Well, frankly we don’t know. But there’re some interesting facts to know about government selling its stake in Hindustan Zinc to Vedanta back in 2002-03.
When Vedanta bought the government’s 26% stake for Rs 445 crore in the first tranche in 2002, Hindustan Zinc was a loss-making Public Sector Undertaking (PSU). Since then, its journey to become the world’s second largest producer of Zinc and the sixth largest producer of silver has been fascinating.
Although a jump in Zinc prices over the last two decades has been a big enabler, Vedanta’s tight cost controls and production enhancements have made it one of the world’s cheapest Zinc producers.
Based on the company’s market cap of Rs 1,33,942 crore as on December 28, 2021, the government’s residual 29.58% stake in Hindustan Zinc is worth Rs 39, 620 crore at present. That’s been the extent of wealth creation over the last two decades.
Hindustan Copper’s market cap as on December 28, 2021 is Rs 12,034 crore and the government holds a 66.14% stake in the company. And Hindustan Copper is in a much better position today than Hindustan Zinc was in 2002.
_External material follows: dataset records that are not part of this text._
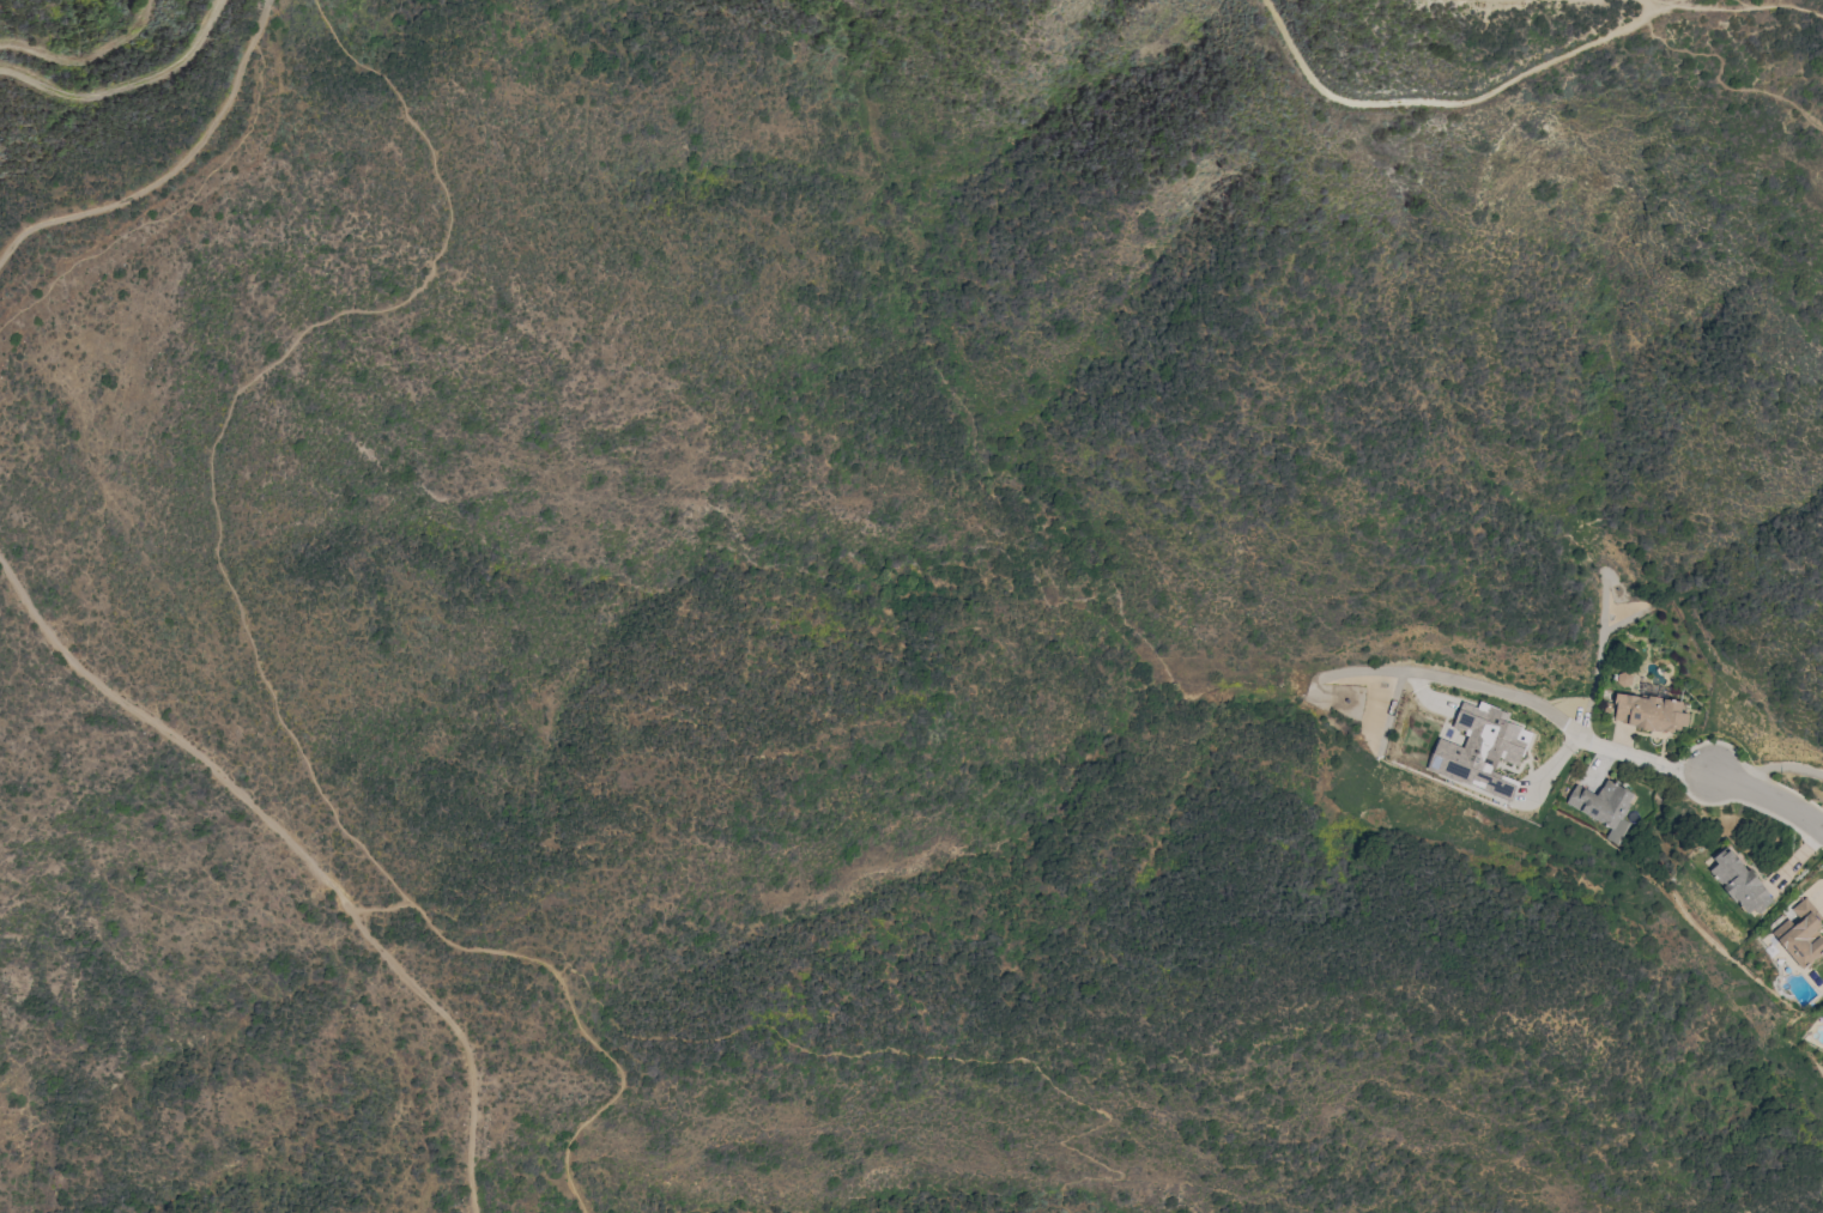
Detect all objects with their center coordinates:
road: (1651, 3)
road: (1667, 3)
road: (1749, 7)
road: (86, 62)
road: (123, 87)
road: (1442, 104)
road: (172, 170)
road: (239, 613)
road: (1530, 699)
building: (1649, 712)
road: (1770, 795)
building: (1603, 806)
road: (301, 853)
building: (1740, 882)
road: (380, 907)
building: (1800, 934)
road: (901, 1055)

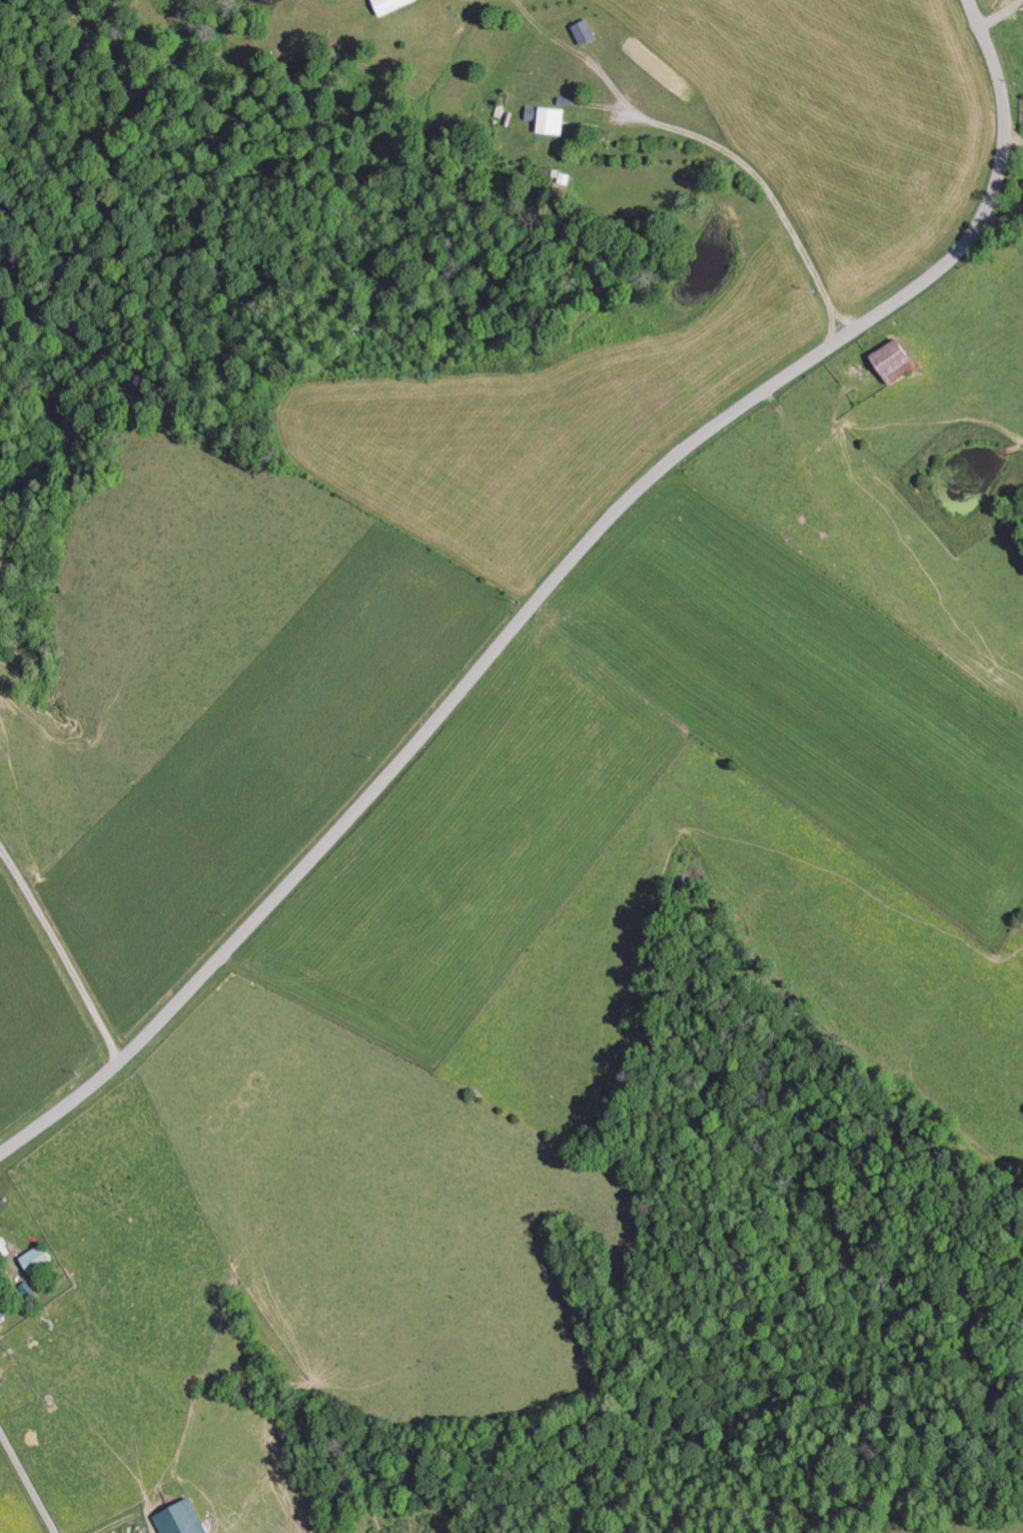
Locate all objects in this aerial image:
building: (385, 5)
building: (581, 30)
building: (545, 119)
road: (1006, 183)
building: (889, 361)
road: (551, 583)
road: (63, 960)
building: (33, 1259)
road: (27, 1483)
building: (178, 1518)

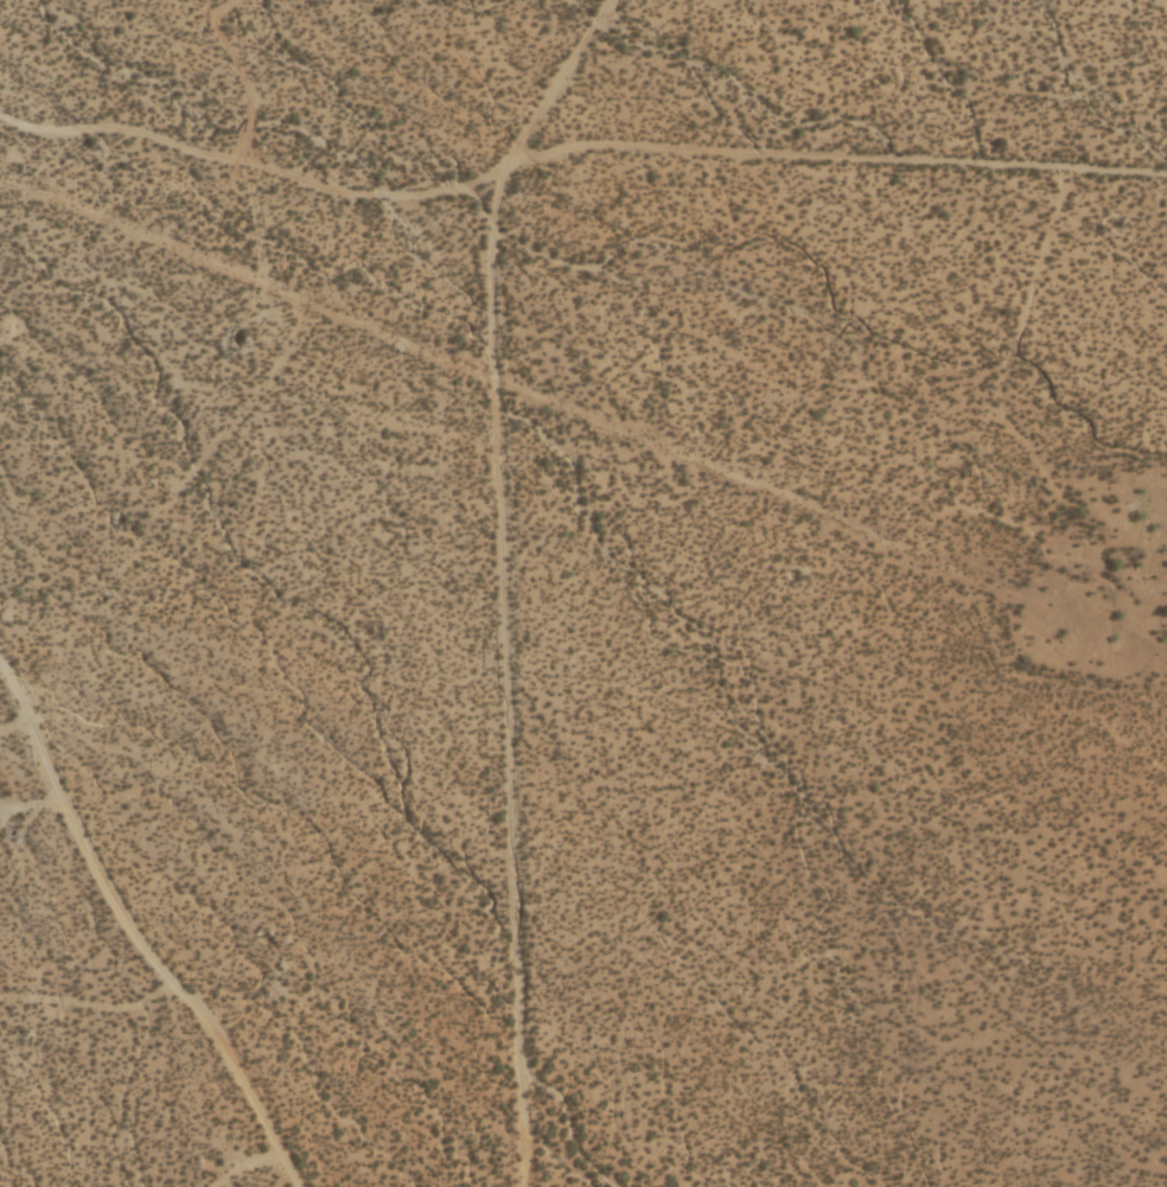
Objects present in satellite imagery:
road: (581, 155)
road: (808, 556)
road: (515, 587)
road: (11, 732)
road: (126, 941)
By no means are we saying that Hindustan Copper will be a replica of Hindustan Zinc.
We are making a limited point that change of management control can result in a win-win situation for the government and other stakeholders.
After nearly 8 years of consolidation, Hindustan Copper made a strong upmove in 2021. It appears that it might continue to enjoy the spotlight in 2022 as well, thanks to improving fundamentals and strong tailwinds for the copper sector.
Will it deliver a show-stopping performance? That will largely depend on copper prices, the progress of capacity ramp ups, improvement in profits and the developments on the strategic stake sales front.
Editor’s note: This is perhaps the last blog piece of the year 2021 and hence we thought of expressing our heartfelt gratitude to all our readers. We really hope you find our articles helpful and informative.